Since the executives do not want you to reproduce Bob’s unfortunate accident, at least not until the product has been put in the stores, they give you a few simple directions that you must follow. If you do fail in following those rules, not only you will not get payed for what you did but also you will forfeit an entire month of salary. The rules are:

  • You are not allowed to play with any electrical chair, be it a real one or a toy, unless your code is provingly working well and has been checked it in Git.
  • You must fix the bugs one at a time, each one in its own commit with a clear message explaining what the problem was. Also, your git must be correctly configured to display your name and a valid email address in the author field.
  • Your job is to fix the bugs, not rewrite  the code. Don’t forget, Bob was trusted by the executives, and you are not. However, once all the bugs have been fixed, you are allowed to rewrite some expressions that you would find unclear by prefixing the git commit message with “Refactoring: ” (without the quotes). You will probably get a bonus for every piece of code you make clearer.
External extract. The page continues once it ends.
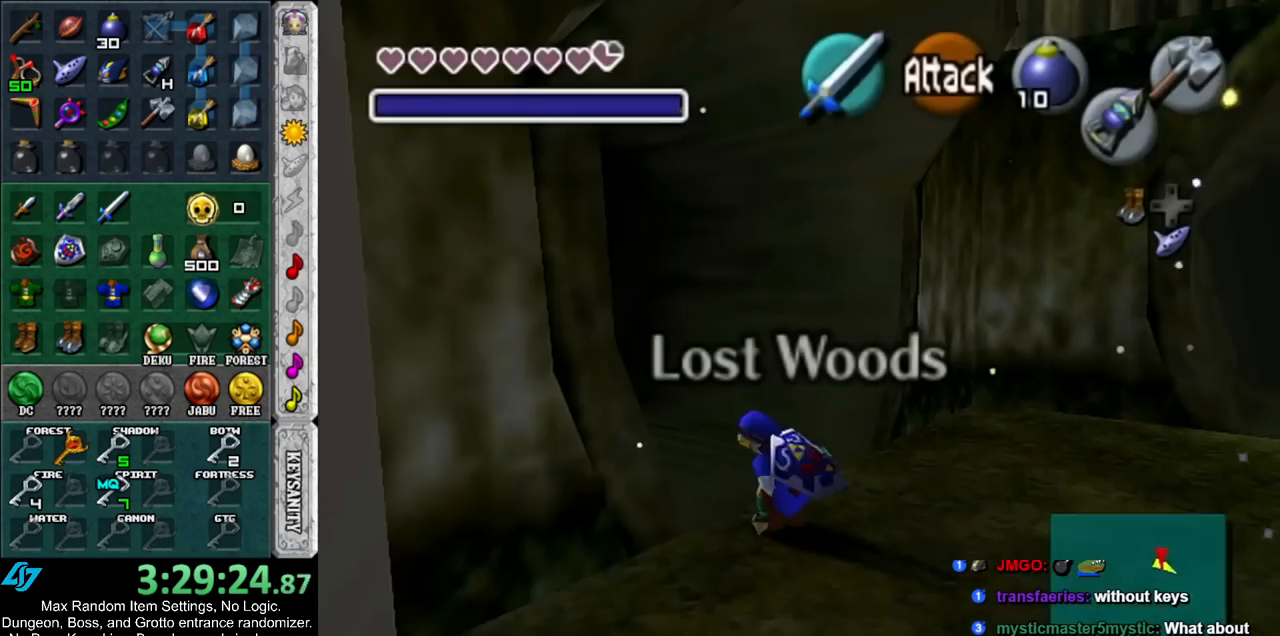
{"buttons": [], "left_stick": "up", "right_stick": "center", "events": [[17, "A", "down"], [150, "L1", "down"], [183, "A", "up"], [200, "left_stick", "up"], [383, "L1", "up"]]}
  • You must push your changes into a branch named after your first name in lower case and without accents, with an hyphen between parts if your first name has several parts. For example, “Marie-Séraphine Trabalda” would use “marie-seraphine”.
  • You are not allowed to push into the master branch. This one is reserved for the CTO, even though he has to learn how to use git. Pushing into the master branch would be equivalent to walk on the CTO finest carpet with dirty rainboots after a visit to the nearest pig farm.
  • To prove that you stayed a full day, you are not allowed to push into your branch before being told to do so. Once given the authorization to push, you will have five minutes until the central repository is considered sealed, and products will be manufactured using your code as present in this repository.

You were told that Bob often said that his code was either perfect or better than perfect. That should be an easy task.